On the streets of Los Angeles, vendors show up on street corners and outside supermarkets and welfare offices to hawk cellphones for people who are ostensibly in need.
But a report that aired Tuesday by
CBS2 Television in Los Angeles suggests that the program is rife with abuse, with telephone salesmen urging customers to provide false Social Security numbers to obtain their phones and committing other forms of fraud.
The phones are financed by California taxpayers through a surcharge on all cellphone bills. The program has been exploding in size, attracting 30,000 new subscribers in August and 90,000 last month. Officially referred to as the California Lifeline Program, it is the Golden State’s version of the controversial
“Obama Phone” program.
Officially, Californians who obtain the phones must provide proof that they are on welfare or have low incomes. But in practice, that often does not happen.
A CBS2 undercover producer who took to the streets of Los Angeles without any documentation that she was poor found numerous sales personnel willing to provide advice on how to twist the rules.
A salesman for one cellphone company standing outside a welfare office asked her if she had any friends receiving food stamps or other social services.
“What you could do is ask your friend to sign up for a free phone and when it comes in, they can let you have it,” the salesman suggested – even though that behavior is against the rules.
Outside another welfare office, salespeople for another wireless company went even further.
“You don’t need an ID or a Social Security number, none of that,” she said. “I would make up the Social, the last four. I would make up those four numbers for you.”

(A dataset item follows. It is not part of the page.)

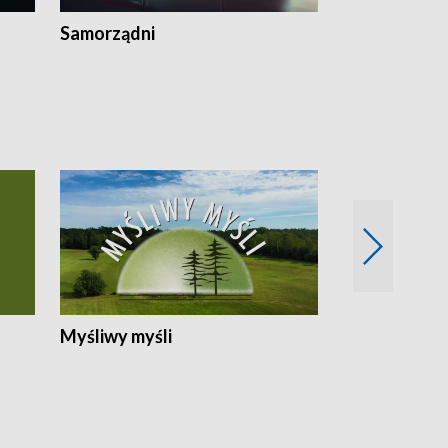
Samorządni
Wspólna sp
Myśliwy myśli
Spotkania z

The employee offered to take a photograph of someone else’s identification to enable an applicant to obtain a phone.
CBS2 said it never did go through with any of the purchases. One mobile phone company said later that it had fired the saleswoman filmed offering to “make up” the Social Security numbers.
“There appears to be very little oversight,” said Kris Vosburgh of the Howard Jarvis Taxpayers Association. “We’re just getting a lot of scammers who are applying and they’re not being filtered out by the system.”